EXERCISE
What is needed is a faithful copy of all the entries, with no pictures in it.
Top of INFORMATION GIVEN
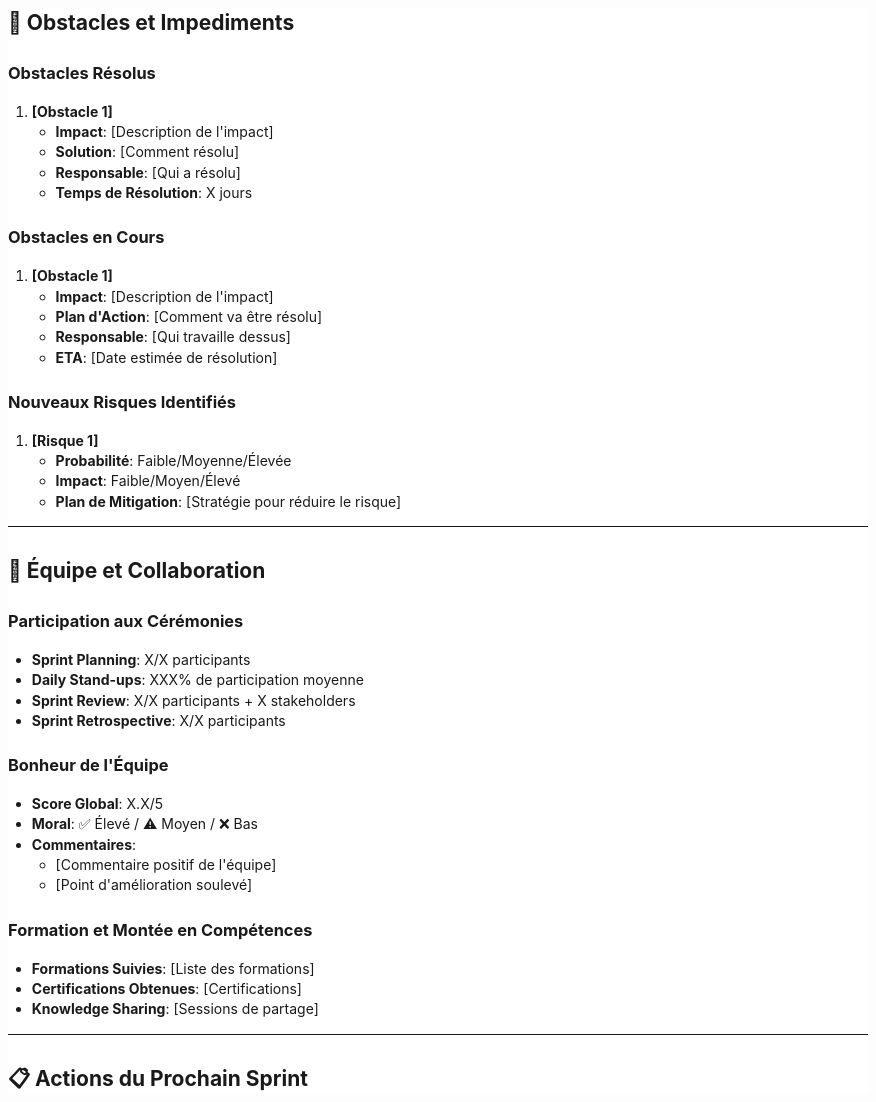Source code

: ## 🚧 Obstacles et Impediments

### Obstacles Résolus
1. **[Obstacle 1]**
   - **Impact**: [Description de l'impact]
   - **Solution**: [Comment résolu]
   - **Responsable**: [Qui a résolu]
   - **Temps de Résolution**: X jours

### Obstacles en Cours
1. **[Obstacle 1]**
   - **Impact**: [Description de l'impact]
   - **Plan d'Action**: [Comment va être résolu]
   - **Responsable**: [Qui travaille dessus]
   - **ETA**: [Date estimée de résolution]

### Nouveaux Risques Identifiés
1. **[Risque 1]**
   - **Probabilité**: Faible/Moyenne/Élevée
   - **Impact**: Faible/Moyen/Élevé
   - **Plan de Mitigation**: [Stratégie pour réduire le risque]

---

## 👥 Équipe et Collaboration

### Participation aux Cérémonies
- **Sprint Planning**: X/X participants
- **Daily Stand-ups**: XXX% de participation moyenne
- **Sprint Review**: X/X participants + X stakeholders
- **Sprint Retrospective**: X/X participants

### Bonheur de l'Équipe
- **Score Global**: X.X/5
- **Moral**: ✅ Élevé / ⚠️ Moyen / ❌ Bas
- **Commentaires**:
  - [Commentaire positif de l'équipe]
  - [Point d'amélioration soulevé]

### Formation et Montée en Compétences
- **Formations Suivies**: [Liste des formations]
- **Certifications Obtenues**: [Certifications]
- **Knowledge Sharing**: [Sessions de partage]

---

## 📋 Actions du Prochain Sprint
Bottom of INFORMATION GIVEN
WRITTEN ANSWER
Source code

: ## 🚧 Obstacles et Impediments

### Obstacles Résolus
1. **[Obstacle 1]**
   - **Impact**: [Description de l'impact]
   - **Solution**: [Comment résolu]
   - **Responsable**: [Qui a résolu]
   - **Temps de Résolution**: X jours

### Obstacles en Cours
1. **[Obstacle 1]**
   - **Impact**: [Description de l'impact]
   - **Plan d'Action**: [Comment va être résolu]
   - **Responsable**: [Qui travaille dessus]
   - **ETA**: [Date estimée de résolution]

### Nouveaux Risques Identifiés
1. **[Risque 1]**
   - **Probabilité**: Faible/Moyenne/Élevée
   - **Impact**: Faible/Moyen/Élevé
   - **Plan de Mitigation**: [Stratégie pour réduire le risque]

---

## 👥 Équipe et Collaboration

### Participation aux Cérémonies
- **Sprint Planning**: X/X participants
- **Daily Stand-ups**: XXX% de participation moyenne
- **Sprint Review**: X/X participants + X stakeholders
- **Sprint Retrospective**: X/X participants

### Bonheur de l'Équipe
- **Score Global**: X.X/5
- **Moral**: ✅ Élevé / ⚠️ Moyen / ❌ Bas
- **Commentaires**:
  - [Commentaire positif de l'équipe]
  - [Point d'amélioration soulevé]

### Formation et Montée en Compétences
- **Formations Suivies**: [Liste des formations]
- **Certifications Obtenues**: [Certifications]
- **Knowledge Sharing**: [Sessions de partage]

---

## 📋 Actions du Prochain Sprint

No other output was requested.